■ Records uit een dataverzameling ■
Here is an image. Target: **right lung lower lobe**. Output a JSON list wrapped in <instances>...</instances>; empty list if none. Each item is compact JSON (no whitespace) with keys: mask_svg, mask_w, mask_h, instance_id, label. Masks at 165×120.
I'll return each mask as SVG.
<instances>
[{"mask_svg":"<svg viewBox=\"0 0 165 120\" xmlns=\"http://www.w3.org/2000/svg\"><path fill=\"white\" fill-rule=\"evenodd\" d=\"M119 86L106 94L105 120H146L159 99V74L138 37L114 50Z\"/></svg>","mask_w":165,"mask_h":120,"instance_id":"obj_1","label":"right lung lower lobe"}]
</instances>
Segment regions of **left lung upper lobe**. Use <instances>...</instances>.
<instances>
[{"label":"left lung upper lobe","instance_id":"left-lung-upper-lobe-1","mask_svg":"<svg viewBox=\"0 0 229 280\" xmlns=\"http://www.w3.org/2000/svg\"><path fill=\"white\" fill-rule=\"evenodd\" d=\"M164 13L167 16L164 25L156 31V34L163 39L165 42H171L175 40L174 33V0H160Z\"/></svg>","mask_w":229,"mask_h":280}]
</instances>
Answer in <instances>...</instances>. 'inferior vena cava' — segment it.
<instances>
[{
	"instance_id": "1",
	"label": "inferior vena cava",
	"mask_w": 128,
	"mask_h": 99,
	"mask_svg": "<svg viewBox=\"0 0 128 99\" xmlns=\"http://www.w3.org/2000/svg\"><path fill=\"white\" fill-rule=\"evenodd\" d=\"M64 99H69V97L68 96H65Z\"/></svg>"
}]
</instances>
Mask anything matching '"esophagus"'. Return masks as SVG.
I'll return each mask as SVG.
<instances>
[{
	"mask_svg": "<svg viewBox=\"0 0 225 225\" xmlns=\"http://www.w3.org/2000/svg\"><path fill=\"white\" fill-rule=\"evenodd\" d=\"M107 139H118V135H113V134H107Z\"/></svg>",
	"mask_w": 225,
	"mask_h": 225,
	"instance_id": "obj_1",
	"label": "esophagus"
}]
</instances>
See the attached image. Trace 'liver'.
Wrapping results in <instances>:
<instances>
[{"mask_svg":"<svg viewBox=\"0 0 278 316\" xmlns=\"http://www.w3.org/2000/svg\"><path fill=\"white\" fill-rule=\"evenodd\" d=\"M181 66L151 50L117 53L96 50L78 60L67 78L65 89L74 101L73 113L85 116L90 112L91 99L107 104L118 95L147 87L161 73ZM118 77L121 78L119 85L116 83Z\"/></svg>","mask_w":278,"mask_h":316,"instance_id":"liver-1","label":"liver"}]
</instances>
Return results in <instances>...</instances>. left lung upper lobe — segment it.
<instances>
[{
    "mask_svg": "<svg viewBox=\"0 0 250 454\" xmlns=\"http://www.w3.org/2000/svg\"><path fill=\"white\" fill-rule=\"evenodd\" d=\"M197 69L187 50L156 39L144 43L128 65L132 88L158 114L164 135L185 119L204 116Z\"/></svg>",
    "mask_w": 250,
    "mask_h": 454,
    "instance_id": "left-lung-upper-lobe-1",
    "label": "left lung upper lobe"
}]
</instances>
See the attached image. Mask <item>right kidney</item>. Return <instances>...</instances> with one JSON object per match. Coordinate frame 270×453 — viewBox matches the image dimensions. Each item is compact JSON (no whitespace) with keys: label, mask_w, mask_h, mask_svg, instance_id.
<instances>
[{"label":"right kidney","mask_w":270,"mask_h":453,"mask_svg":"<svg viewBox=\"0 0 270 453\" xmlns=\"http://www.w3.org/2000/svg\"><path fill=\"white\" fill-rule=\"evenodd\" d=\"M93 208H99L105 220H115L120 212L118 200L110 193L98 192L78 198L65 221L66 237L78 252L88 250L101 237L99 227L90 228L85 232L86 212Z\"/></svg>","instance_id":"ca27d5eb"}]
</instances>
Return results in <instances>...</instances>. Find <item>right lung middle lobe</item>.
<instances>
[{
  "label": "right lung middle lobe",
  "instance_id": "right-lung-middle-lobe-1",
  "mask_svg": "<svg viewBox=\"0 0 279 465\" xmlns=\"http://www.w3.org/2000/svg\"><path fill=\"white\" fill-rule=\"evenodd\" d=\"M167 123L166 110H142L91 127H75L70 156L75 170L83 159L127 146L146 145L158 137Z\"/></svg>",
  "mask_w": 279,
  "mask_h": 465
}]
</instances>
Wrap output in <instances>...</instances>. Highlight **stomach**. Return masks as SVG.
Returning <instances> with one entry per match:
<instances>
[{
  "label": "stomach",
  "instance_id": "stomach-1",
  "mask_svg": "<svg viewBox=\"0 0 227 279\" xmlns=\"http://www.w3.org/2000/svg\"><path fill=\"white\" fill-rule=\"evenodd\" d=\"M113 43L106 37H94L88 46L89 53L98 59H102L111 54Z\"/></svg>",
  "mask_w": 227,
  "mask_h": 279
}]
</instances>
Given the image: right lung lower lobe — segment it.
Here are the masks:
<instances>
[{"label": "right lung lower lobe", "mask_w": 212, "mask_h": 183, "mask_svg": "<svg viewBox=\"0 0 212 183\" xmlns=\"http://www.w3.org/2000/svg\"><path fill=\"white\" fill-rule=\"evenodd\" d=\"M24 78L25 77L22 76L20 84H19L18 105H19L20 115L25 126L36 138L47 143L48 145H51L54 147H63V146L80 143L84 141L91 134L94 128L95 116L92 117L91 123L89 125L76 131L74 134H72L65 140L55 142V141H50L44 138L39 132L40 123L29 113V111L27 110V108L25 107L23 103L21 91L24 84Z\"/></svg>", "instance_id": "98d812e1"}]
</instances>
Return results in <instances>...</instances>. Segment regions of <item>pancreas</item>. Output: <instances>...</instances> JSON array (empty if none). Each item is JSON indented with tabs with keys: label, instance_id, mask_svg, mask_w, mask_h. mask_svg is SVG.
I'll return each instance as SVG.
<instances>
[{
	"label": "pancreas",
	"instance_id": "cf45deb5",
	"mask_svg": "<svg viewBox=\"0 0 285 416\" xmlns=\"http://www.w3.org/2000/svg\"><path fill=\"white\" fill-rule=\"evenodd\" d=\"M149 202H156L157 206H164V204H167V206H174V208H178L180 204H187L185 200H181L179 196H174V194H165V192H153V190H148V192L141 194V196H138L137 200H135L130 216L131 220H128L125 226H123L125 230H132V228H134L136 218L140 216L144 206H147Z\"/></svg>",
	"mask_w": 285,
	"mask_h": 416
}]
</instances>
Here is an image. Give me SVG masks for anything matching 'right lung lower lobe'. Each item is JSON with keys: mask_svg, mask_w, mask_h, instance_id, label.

■ Opdrachtdoel ■
Neem de records letterlijk over, beginnend bij de eerste regel en stoppend na de regel die "86L106 94L105 120H146L159" bevat.

■ Resultaat ■
Here is an image. Target: **right lung lower lobe**. Output a JSON list wrapped in <instances>...</instances>; empty list if none. Each item is compact JSON (no whitespace) with keys: mask_svg, mask_w, mask_h, instance_id, label. Masks at 165×120.
I'll return each mask as SVG.
<instances>
[{"mask_svg":"<svg viewBox=\"0 0 165 120\" xmlns=\"http://www.w3.org/2000/svg\"><path fill=\"white\" fill-rule=\"evenodd\" d=\"M119 86L106 94L105 120H146L159 99V74L138 37L114 50Z\"/></svg>","mask_w":165,"mask_h":120,"instance_id":"obj_1","label":"right lung lower lobe"}]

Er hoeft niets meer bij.